Understanding Users’ Paths to Subscription: Content Attribution Scoring for Editorial Decision-Making

Deep.BI’s Deep Content Attribution Score (DCAS) is designed to create impactful insights for editorial and data team decision making. We are excited to present the newest expansion of DCAS, which has been designed to help editorial decipher content value by taking a deeper look at article performance in driving user engagement and conversion.

Following in true reader-first fashion, we know that by using DCAS to visualize a user’s progressive path to subscription, we are able to generate much more valuable insights about the value of content than those provided by outdated metrics (such as last-click attribution or simple pageviews). This yields a much better user experience and the delivery of content that matters to the reader.

Knowing the realities of an article’s effect on users can strongly impact editorial strategy. Clearly, content is no longer simply news. It is now a significant driver for engagement, as well as the key for converting users. With the insight that DCAS provides, editorial teams can now focus on getting the most from their content.

A Deeper Look: How did they get there?

The Attribution Score is comprised of two scores; the first is the Acquisition Score, and the second, the Conversion Score.

The Content Acquisition Score 

This score is heavily focused on article order - the number and timing of article reads, and to a lesser degree on time to acquisition. Looking at the graph, it is clear that the score is decaying exponentially from the first encounter until the final moment. 

Despite the apparent gap in time between initial interest and further engagement, the score remains consistent as the user is re-acquired and becomes an engaged reader.

Deep.BI Content Acquisition Score

The Content Conversion Score

This score grows exponentially from the very first engagement and is based heavily on time to subscription with some consideration for article order. Looking at the graph, it is clear that as the subscription moment approaches, the content is scored similarly; depending on the user behavior. For example, if 4 articles were read during one session, their scores are almost identical, while those that have a time gap between them receive a slightly higher score since they contributed more to habit formation.
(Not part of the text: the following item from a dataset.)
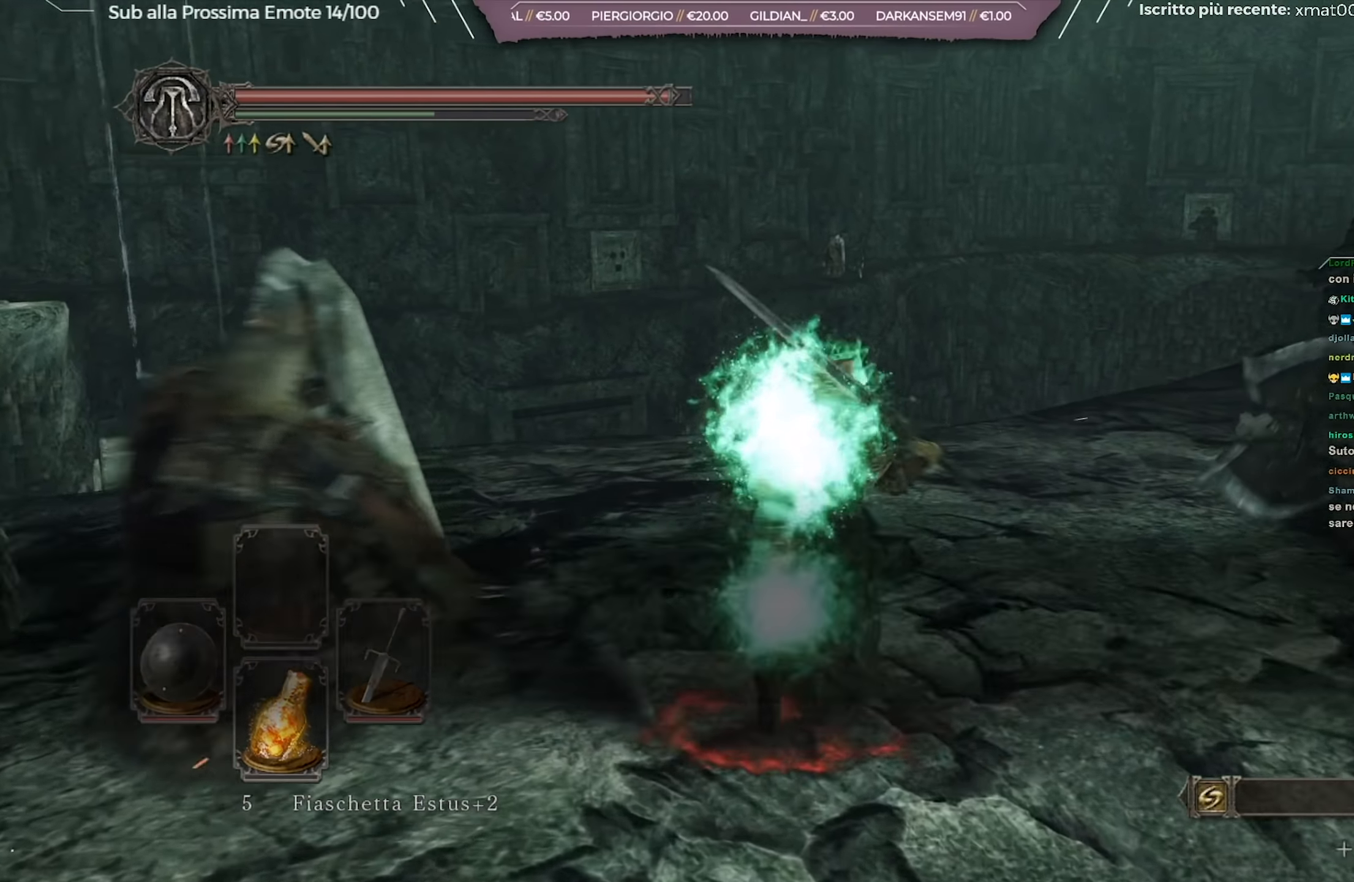
{"buttons": [], "left_stick": "right", "right_stick": "center", "events": [[17, "left_stick", "right"], [350, "right_stick", "down-right"], [467, "right_stick", "center"]]}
The last piece of the puzzle is the content consumed in the last 24 hours - this content receives a larger bonus. The key here is the following: user conversion into a subscriber depends heavily on their habit of using the site/app/digital asset that the publisher offers. This habit eventually culminates in an engagement level at which the user decides to subscribe - those last articles are given a much higher score due to their push for the user to see value in the subscription.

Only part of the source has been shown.